What is the pH of a 2.0 molar solution of acetic acid. Ka acetic acid = 1.810–5

1 answer

To find the pH of a 2.0 M solution of acetic acid, we need to use the equilibrium constant expression for the dissociation of acetic acid:

CH3COOH + H2O ⇄ CH3COO- + H3O+

Ka = [CH3COO-][H3O+] / [CH3COOH]

We can assume that the initial concentration of acetic acid is 2.0 M, and that at equilibrium, some of it will dissociate to form acetate ions and hydronium ions.
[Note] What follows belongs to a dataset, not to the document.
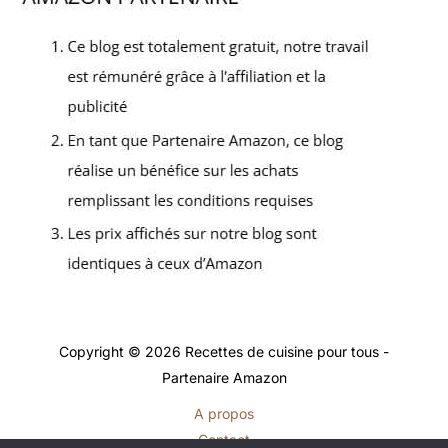
Copyright © 2026 Recettes de cuisine pour tous -
Partenaire Amazon
A propos
Contact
Let x be the concentration of H3O+ and CH3COO- ions formed at equilibrium.

Then, we can write:

Ka = x^2 / (2.0 - x)

Since the Ka value is small compared to the initial concentration of acetic acid, we can simplify the expression by assuming that x is much smaller than 2.0. This means that we can ignore the amount of acetic acid that does not dissociate, and consider the concentration of CH3COO- and H3O+ ions to be equal to x.

So, we can write:

Ka = x^2 / 2.0

Rearranging and solving for x, we get:

x = sqrt(Ka * 2.0) = 0.00294 M

The pH of the solution can now be calculated using the definition of pH:

pH = -log[H3O+]

pH = -log(0.00294) = 2.53

Therefore, the pH of a 2.0 M solution of acetic acid is 2.53.